Hawkeye-Security Insurance Co. v. Ford Motor Co.

LeGRAND, Justice

(dissenting):

I dissent from the result reached by the majority opinion and would affirm the trial court.

Although our eventual acceptance of the rule of strict tort liability has been foreshadowed at least since State Farm Mutual Auto Insurance Co. v. Anderson-Weber, 252 Iowa 1289, 110 N.W.2d 449, the present case is our first direct approval of that principle. I agree with the doctrine but challenge its application to the record now before us.

The facts set out in the majority opinion show plaintiff seeks indemnity or contribution from Ford Motor • Co., alleging Ford had sold plaintiff’s insured a truck with faulty brake assembly. This defect, it is claimed, later caused an accident for which plaintiff was compelled to pay $17,-500.00. It is this amount plaintiff seeks to recover.

Plaintiff’s entire case depends upon the existence of evidence from which a jury could find a small hold-down nut was missing from the brake assembly at the time the vehicle left the Ford factory. There is no such evidence, either direct or circumstantial.

The testimony shows a brake failure some 21 months and 31,602 miles after the sale of the truck to plaintiff’s insured. During that interval it had been subjected to rigorous use hauling dry and liquid fertilizer over good roads and bad and through farm yards and fields.

Examination of the brakes immediately after the accident disclosed the absence of a small hold-down nut. It is conceded this *686nut is important to the proper adjustment and long-term operation of the brakes.

The only evidence concerning the nut is that it was not present after the accident. No witness was able to say how long the nut had been missing nor if, indeed, it had ever been on at all. Plaintiff’s expert refused to speculate on either of these matters.

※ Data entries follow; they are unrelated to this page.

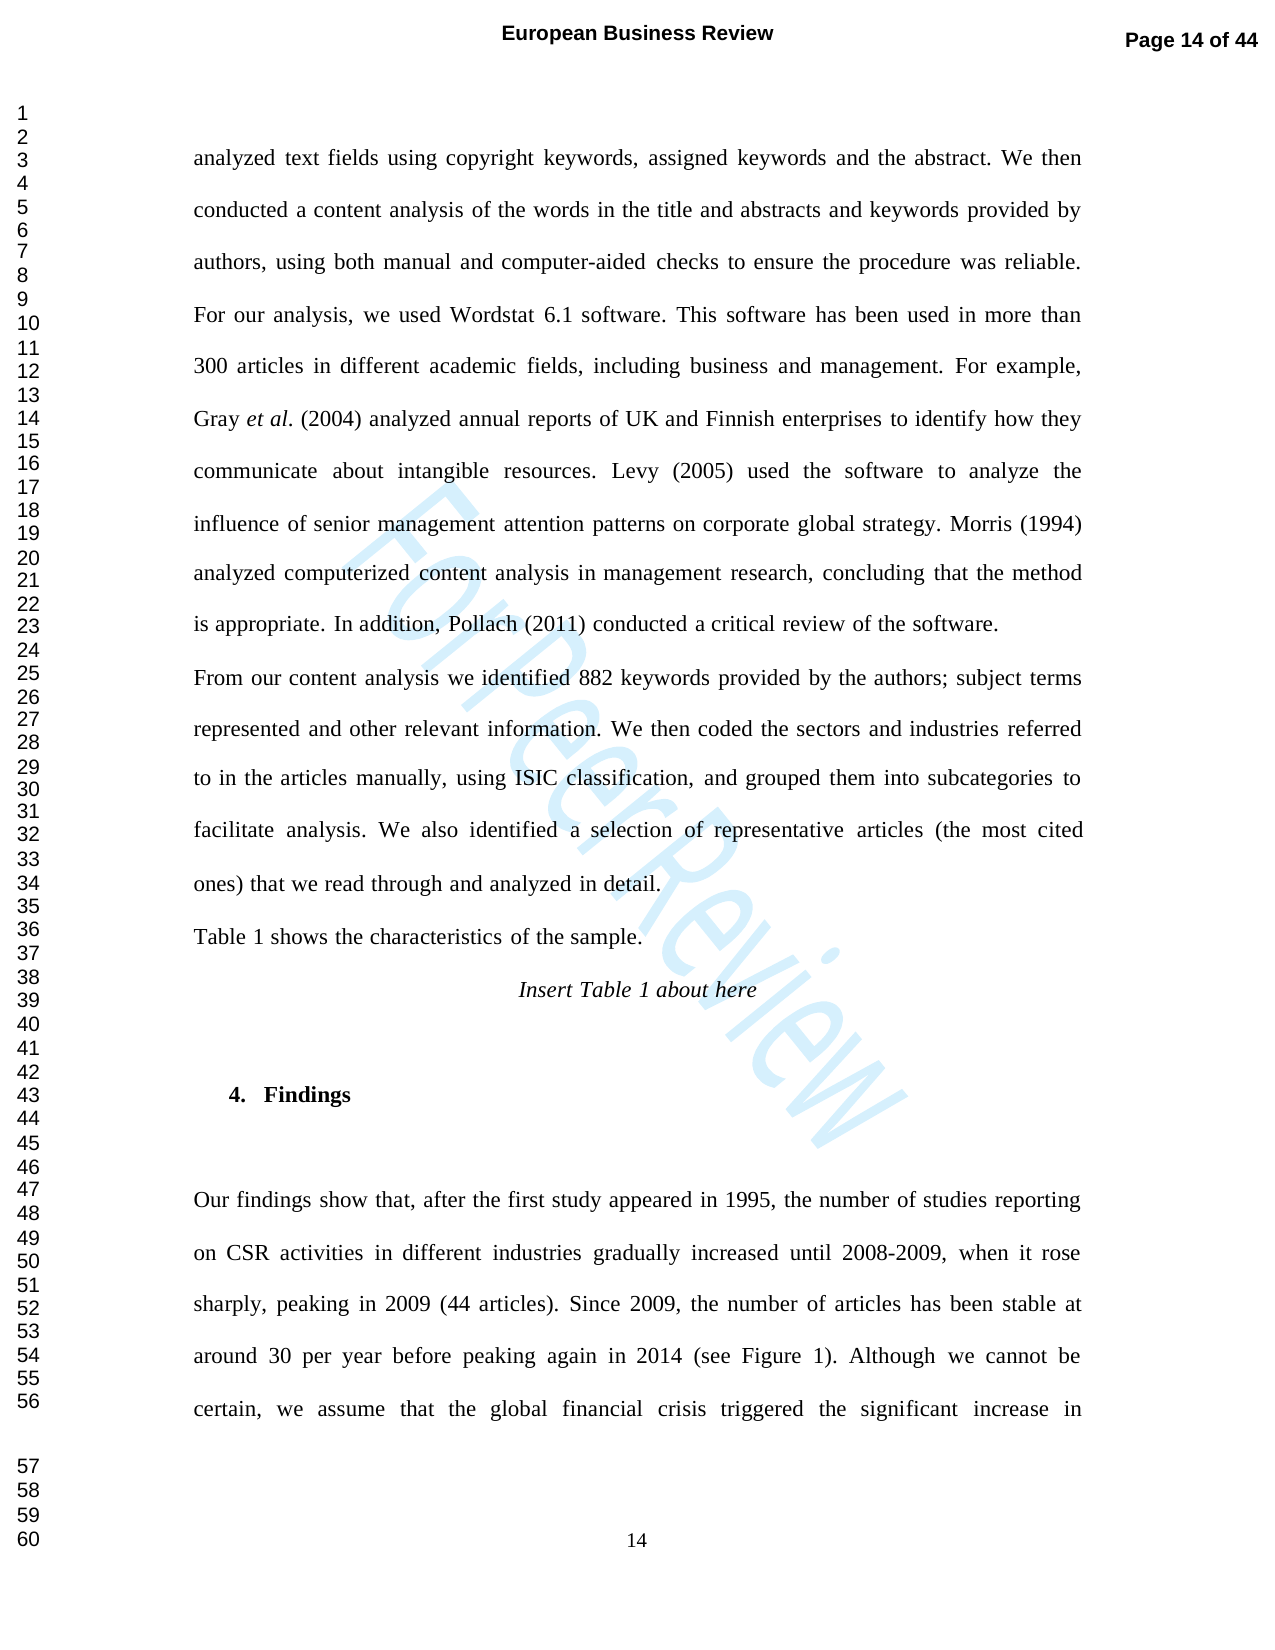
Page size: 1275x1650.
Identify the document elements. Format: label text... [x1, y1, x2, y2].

text 30 to in the articles manually, using ISIC classification, and grouped them into subcategories to [17, 773, 1269, 800]
text 52 sharply, peaking in 2009 (44 articles). Since 2009, the number of articles has been stable at [17, 1295, 1269, 1320]
text Page 14 of 44 [1125, 28, 1269, 51]
text 26 [17, 689, 1269, 708]
text 14 Gray et al. (2004) analyzed annual reports of UK and Finnish enterprises to identify how they [17, 407, 1269, 432]
text 40 [17, 1012, 1269, 1036]
text 1 [17, 101, 1269, 124]
text 24 [17, 638, 1269, 662]
text 5 conducted a content analysis of the words in the title and abstracts and keywords provided by [17, 195, 1269, 222]
text 47 Our findings show that, after the first study appeared in 1995, the number of studies reporting [17, 1179, 1269, 1208]
text 29 [17, 754, 1269, 773]
text 46 [17, 1154, 1269, 1178]
text 9 For our analysis, we used Wordstat 6.1 software. This software has been used in more than [17, 287, 1269, 327]
text 54 around 30 per year before peaking again in 2014 (see Figure 1). Although we cannot be [17, 1343, 1269, 1368]
text 44 [17, 1107, 1269, 1130]
text European Business Review [501, 20, 779, 43]
text 51 [17, 1274, 1269, 1295]
text 22 [17, 592, 1269, 615]
text 18 influence of senior management attention patterns on corporate global strategy. Morris (1994) [17, 499, 1269, 530]
text 21 analyzed computerized content analysis in management research, concluding that the method [17, 566, 1269, 591]
text 34 ones) that we read through and analyzed in detail. [17, 870, 1269, 897]
text 38 Insert Table 1 about here [17, 966, 1269, 997]
text 11 [17, 337, 1269, 357]
text 42 [17, 1060, 1269, 1084]
text 45 [17, 1130, 1269, 1154]
text 55 [17, 1368, 1269, 1389]
text 28 [17, 737, 1269, 754]
text 43 4. Findings [17, 1084, 1269, 1107]
text 36 Table 1 shows the characteristics of the sample. [17, 917, 1269, 947]
text 12 300 articles in different academic fields, including business and management. For example, [17, 357, 1269, 382]
text 35 [17, 897, 1269, 917]
text 2 [17, 125, 1269, 148]
text 37 [17, 947, 1269, 965]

Plaintiff’s case is entirely circumstantial. Such evidence must establish its theory as “reasonably probable, not merely possible, and more probable than any other theory based on the evidence.” State Farm Mutual Auto Insurance Co. v. Anderson-Weber, supra, 252 Iowa 1289, 1302, 110 N.W.2d 449, 456. It need not, however, exclude every other possible theory.

The majority relies on this pronouncement in saying the jury should have been permitted to say the elusive nut was not in place on July 24, 1962, (the date of manufacture) because it was missing on May 23, 1964 (the date of the accident). The detail which is said to justify this is the fact that the presence or absence of the nut could be determined only by removing the entire brake drum and there is no evidence this was ever done.

I believe this view authorizes a jury to find negligence by resort to speculation and surmise. The facts here afford no basis upon which Ford could be found negligent in the manufacture of the truck. .The vehicle had been in constant service for almost two years; it had been driven almost 32,000 miles under demanding conditions; it had been worked on by several garages from time to time; it is admittedly impossible to tell when or how the nut was lost; it is conceded the brakes had used up almost 90 percent of the life of a perfect system; it is shown the brake system had been worked on by several mechanics prior to the accident; it appears from the evidence the nut could have been lost or destroyed after the vehicle left the factory; and it is clear the nut could have been lost or destroyed in the accident itself.

All this belies the claim that plaintiff’s evidence makes its theory “reasonably probable” or “more probable than any other theory based on the evidence.”

Admittedly plaintiff’s burden of proof in establishing negligence at a remote time and place is a difficult one. However, in adopting the rule of strict liability and extending to plaintiff an additional theory of recovery, we should not also forfeit the fixed rights of defendant. One of these is that plaintiff must prove negligence as in any other case.

The cases reviewed by the majority do not support the result reached. Most of them, like Pryor v. Lee C. Moore Corp., (10 Cir.), 262 F.2d 673, and McKinney v. Frodsham, 57 Wash.2d 126, 356 P.2d 100, involve defects — one a faulty design and the other a weak weld — which could be positively demonstrated after a long period of time. In Wallace v. Herman Body Co., 349 Mo. 1093, 163 S.W.2d 923, the offending vehicle was only four months old. No authority cited is comparable to the one before us.

I think this is a poor set of facts to mark our first venture into the area of strict tort liability. It comes perilously close to espousing liability without fault.

LARSON and MASON, JJ., join in this dissent.